Musikalisch steht vorzügliches Personal zur Verfügung. Alessandro De Marchi leitet die Musiker der Accademia Montis Regalis transparent, atmet den dramatischen Fluss stets aufmerksam mit und betont den instrumentatorischen wie melodischen Einfallsreichtum der Partitur mit großer Sensibilität.

Sängerisch bleiben ebenfalls kaum Wünsche offen. Angefangen bei Raul Giménez, der den Clistene singt. In den 1980-er und 1990-er Jahren machte Giménez als einer der weltweit führenden Tenöre des Belcanto-Repertoires Karriere, zumal mit den großen Partien Rossinis. Der Stimme ist schon anzuhören, dass sie ihren Höhepunkt bereits überschritten hat; das allerdings fällt überhaupt nicht ins Gewicht angesichts der vorbildlichen Stimmführung, der kultivierten Tonproduktion, die Giménez mit inzwischen über 60 Jahren noch immer, vielen jungen Kollegen zum Vorbild, zu bieten hat.

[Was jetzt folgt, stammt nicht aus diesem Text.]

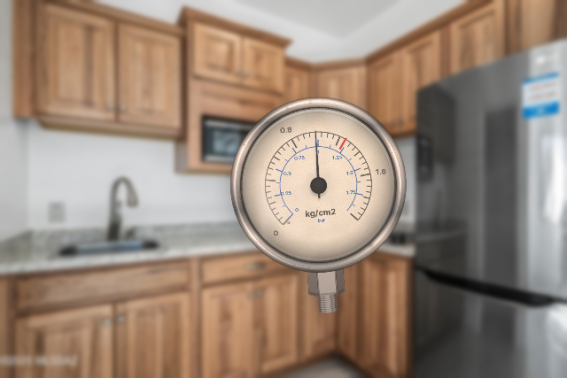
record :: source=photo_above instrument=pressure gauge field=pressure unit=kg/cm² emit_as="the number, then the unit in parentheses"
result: 1 (kg/cm²)
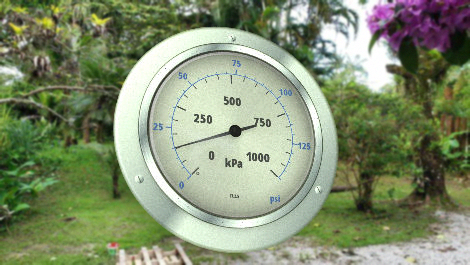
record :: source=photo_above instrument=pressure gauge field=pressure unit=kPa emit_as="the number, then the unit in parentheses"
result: 100 (kPa)
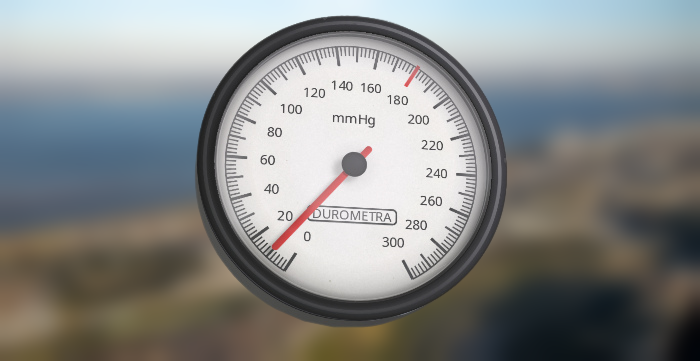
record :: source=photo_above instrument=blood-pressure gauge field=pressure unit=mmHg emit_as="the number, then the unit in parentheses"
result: 10 (mmHg)
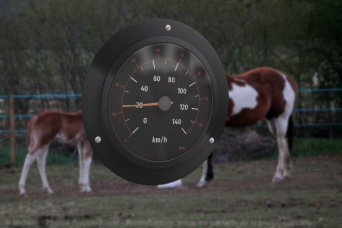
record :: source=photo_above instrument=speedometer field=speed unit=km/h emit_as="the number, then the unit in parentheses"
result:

Lyubov Petrova gibt die Aristea mit lyrisch-schmelzendem Sopran, der, wenn es gefordert ist, auch durchaus zur koloraturgespickten dramatischen Attacke fähig ist. Leicht und schwebend setzt sich dagegen Jennifer Riveras feiner, etwas silbrig glänzender Sopran als Licida ab. Mit erdig gefärbtem, kernigem Sopran breitet Sofia Soliviy eine breite Farbpalette als Megacle aus.

Yetzabel Arias Fernandez strahlt mit ihrem bronzen gefärbten, ebenso feinen wie üppigen Sopran Güte und Menschlichkeit aus. Einen satten, weich strömenden Alt bringt Milena Storti als Clistenes Vertrauter Alcandro ein. Antonio Lozano schließlich als Aminta, der Erzieher Licidas, komplettiert das Ensemble mit seinem klar artikulierenden, rund geführten Tenor. Wie gut sich Stimmen und Instrumentalbegleitung im Theater in Jesi gemischt haben, lässt die DVD natürlich nur erahnen. Die insgesamt sehr gut abgestimmte Tonqualität weist jedoch darauf hin, wie homogen die Aufführung erst in der live-Situation geklungen haben muss. 

Pergolesi ist mit seiner L’Olimpiade eine eindrucksvolle Komposition und ein ausdrucksstarkes musikdramatisches Werk gelungen. Wie er zutiefst menschlichen Regungen in vielen Arien mit ebenso einfachen wie berührenden musikalischen Mitteln tiefen Ausdruck verleihen kann, ist eine Klasse für sich. Es lohnt sich unbedingt, die Aufmerksamkeit für dieses Stück wieder zu wecken, was dieser DVD dank einer Aufführung auf hohem Niveau gelingt. Das Publikum in Jesi ist von der Aufführung rundum begeistert, eine Stimmung, die sich beim Betrachten der DVD durchaus ebenso einzustellen vermag.